Но он знал: никто. И мысли оставались мыслями. Он работал. Ведь еще надо было готовить чертежи подъемных механизмов для будущего памятника на Дворцовой, отрабатывать детали его скульптурного оформления. Еще и два-три частных заказа на перестройку особняков лежали в его секретере, ожидая своего часа, и откладывать их нельзя было: заказчики, сбежавшие от холеры в дальние усадьбы, слали письма с напоминаниями об обещанных сроках. Монферран брал эти заказы не из жадности. Он теперь получал немало, однако деньги разлетались, как сухие листья, ибо архитектору уже ни в чем не хотелось себе отказывать, в особенности он стремился теперь удовлетворить свою бурную страсть к коллекционированию. Его шкафы с книгами стояли по всей квартире, кроме того, его дом стал понемногу заполняться старинной бронзой и фарфором, в квартире появились драгоценные редкостные картины, шпалеры, несколько редчайших античных статуэток.

На все это уходили огромные деньги, и Огюст со страхом ждал, что Элиза наконец устроит бунт, но Элизе его покупки нравились, она даже завела среди них своих «любимцев» и зорко следила за тем, чтобы их никто не трогал, даже Луи, которому ничего не стоило в азарте ребячьей игры расколотить какую-нибудь святыню. Элиза по-прежнему не требовала от мужа ни драгоценностей, ни нарядов, когда же он ей их покупал, благодарила его с такой радостью, будто он был по-старому ее любовником и она не считала его обязанным делать ей подарки. Это его сердило и радовало одновременно. Он не мог понять этой странности и негодовал на себя, что чуть не двадцать лет видит загадку в одной и той же женщине. Но была ли это одна и та же Элиза, или в ней было сразу много Элиз? Иногда ему казалось, что много. Или просто у него вечно не хватало времени вглядеться в нее?

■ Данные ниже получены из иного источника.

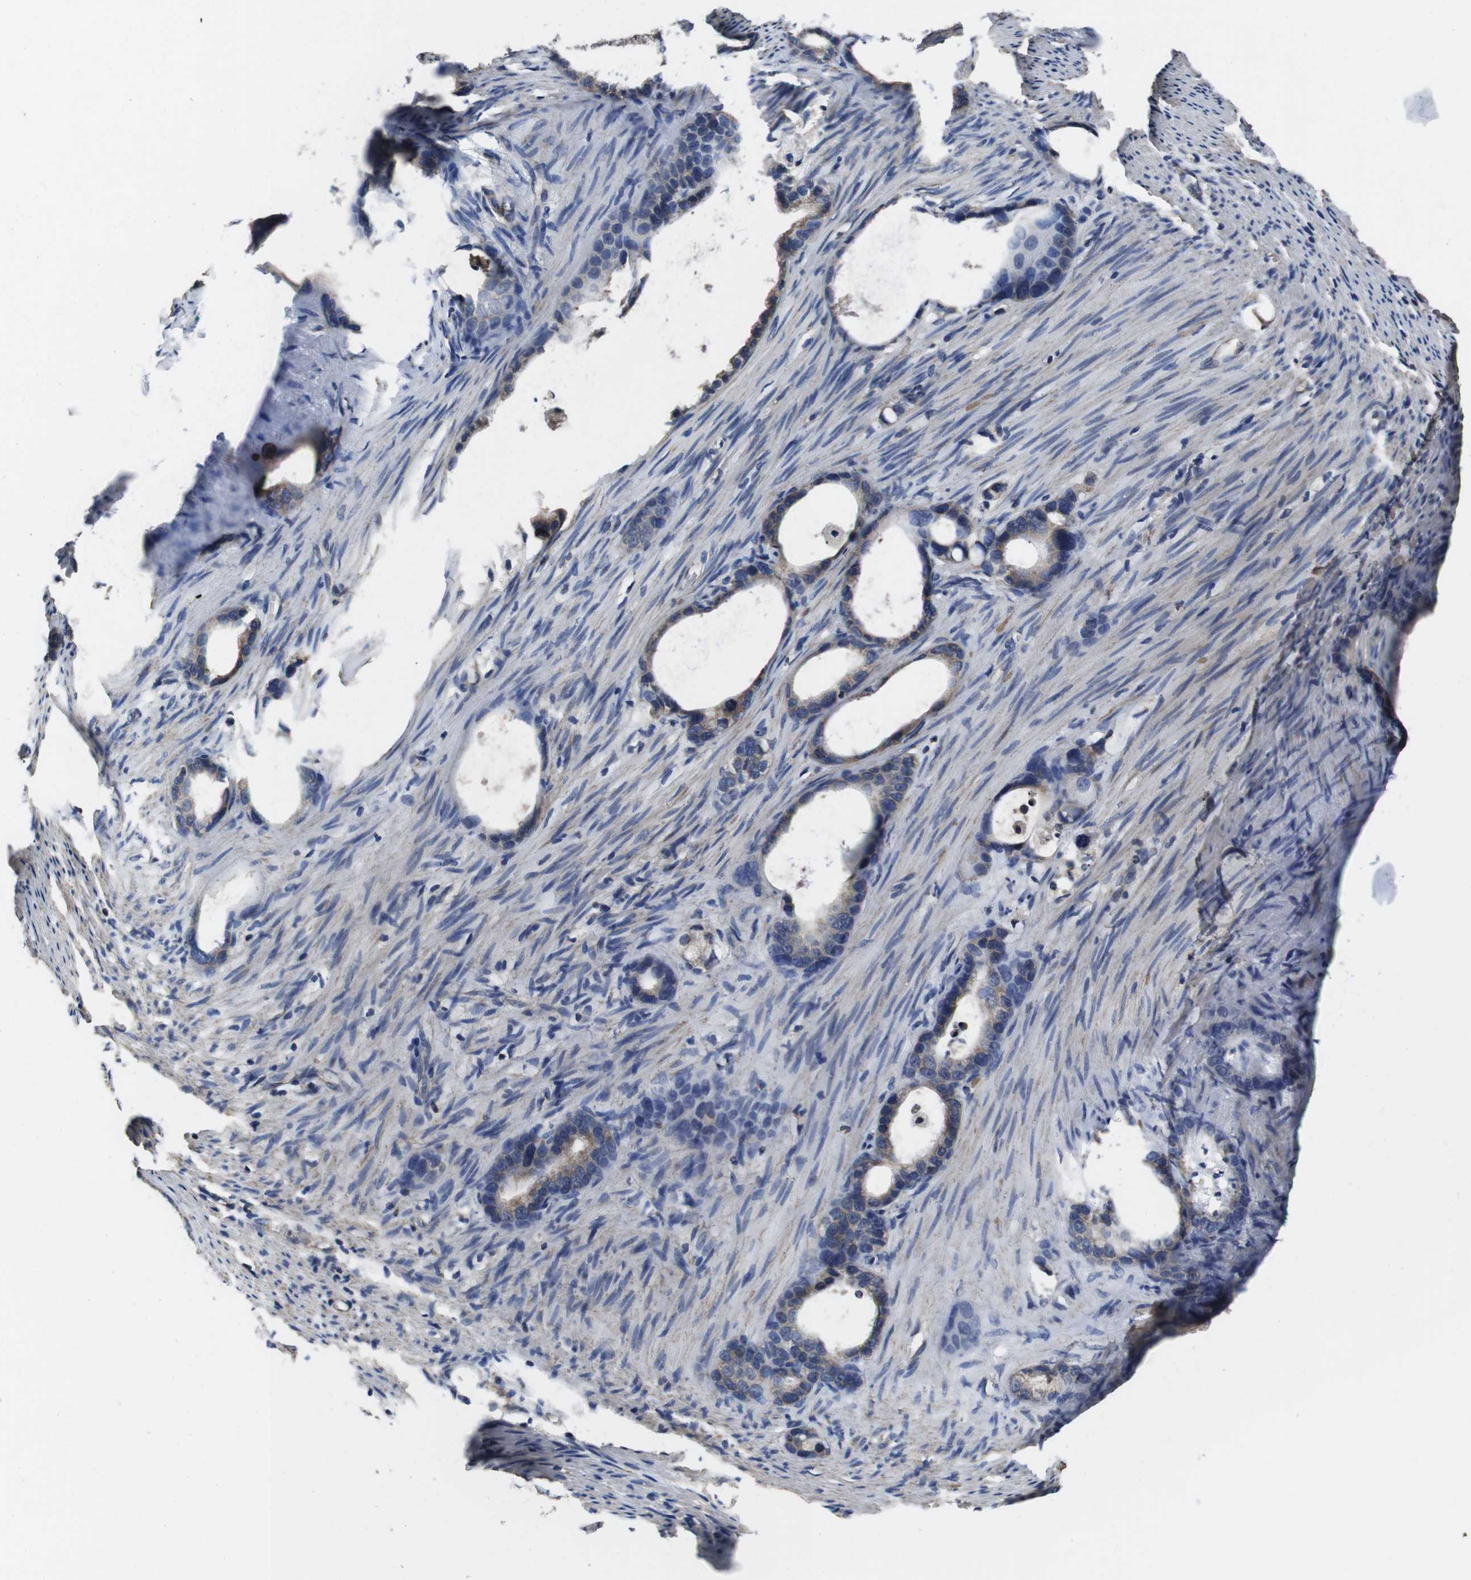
{"staining": {"intensity": "weak", "quantity": "<25%", "location": "cytoplasmic/membranous"}, "tissue": "stomach cancer", "cell_type": "Tumor cells", "image_type": "cancer", "snomed": [{"axis": "morphology", "description": "Adenocarcinoma, NOS"}, {"axis": "topography", "description": "Stomach"}], "caption": "Image shows no protein staining in tumor cells of stomach cancer (adenocarcinoma) tissue. Brightfield microscopy of immunohistochemistry (IHC) stained with DAB (brown) and hematoxylin (blue), captured at high magnification.", "gene": "CXCL11", "patient": {"sex": "female", "age": 75}}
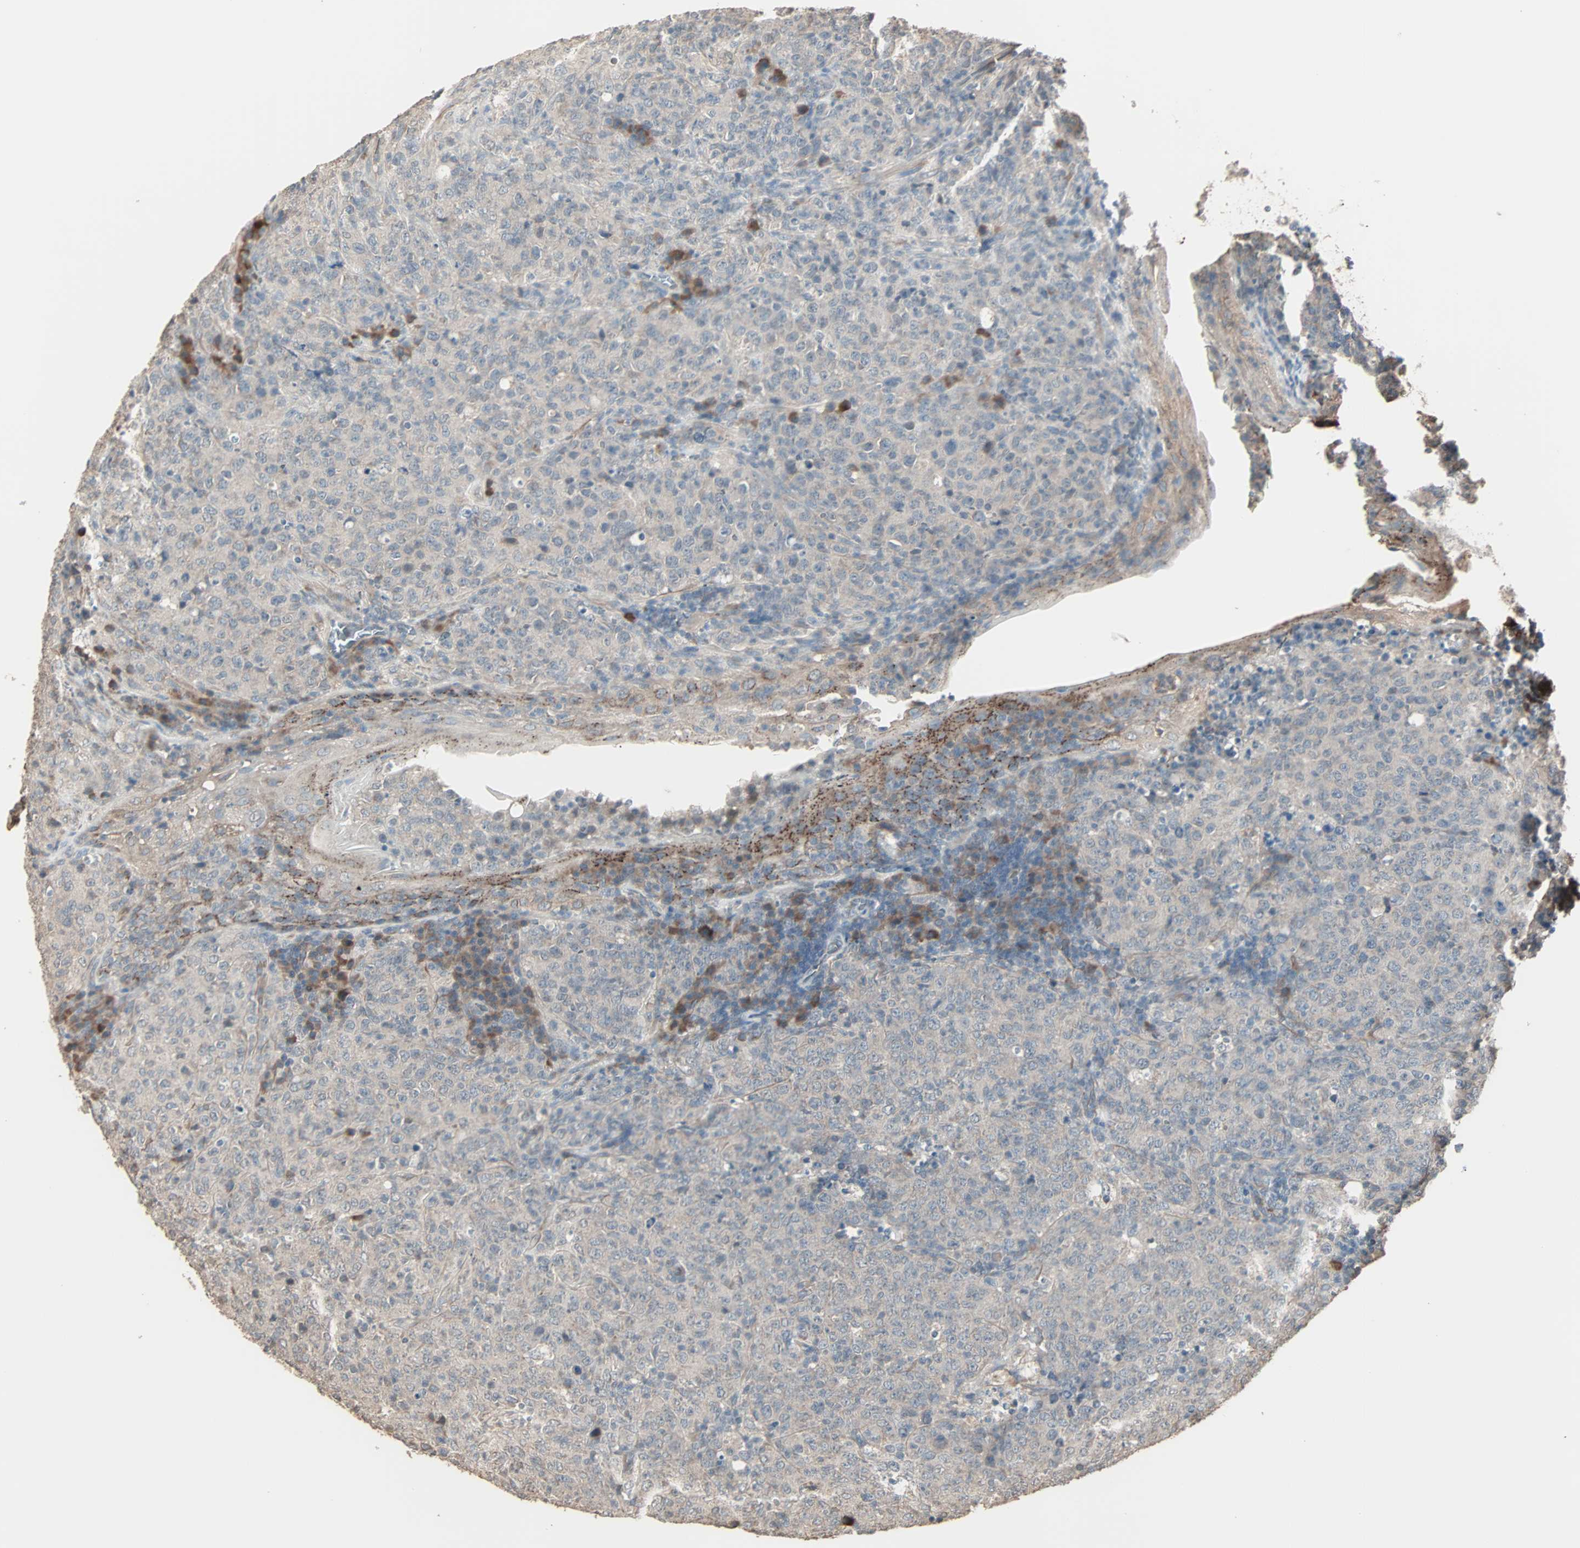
{"staining": {"intensity": "negative", "quantity": "none", "location": "none"}, "tissue": "lymphoma", "cell_type": "Tumor cells", "image_type": "cancer", "snomed": [{"axis": "morphology", "description": "Malignant lymphoma, non-Hodgkin's type, High grade"}, {"axis": "topography", "description": "Tonsil"}], "caption": "A photomicrograph of malignant lymphoma, non-Hodgkin's type (high-grade) stained for a protein demonstrates no brown staining in tumor cells.", "gene": "GALNT3", "patient": {"sex": "female", "age": 36}}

После рождения сына она удивительно похорошела и в тридцать шесть лет сверкала неожиданной, зрелой, тонкой красотою. Прежде она не была красавицей, теперь же в ней появилась сказочная прелесть цветка, раскрывшегося поздней осенью.

Среди смятенного холерного города квартира на Большой Морской была для Огюста, как и прежде, больше, чем прежде, маленьким храмом, в котором он спасался от своего страха.

Впрочем, у него родилась мысль отправить жену и сына одних в их загородный дом, однако Элиза решительно от этого отказалась.

— Мы останемся с тобой, — спокойно сказала она.

Спорить с ней было бесполезно.

Им казалось, что надо только получше забывать, затворяя за собою двери, что творится там, на улицах, не думать об этом, ведь помочь они никому и ничем не могли, а думая о беде, могли навлечь ее на себя.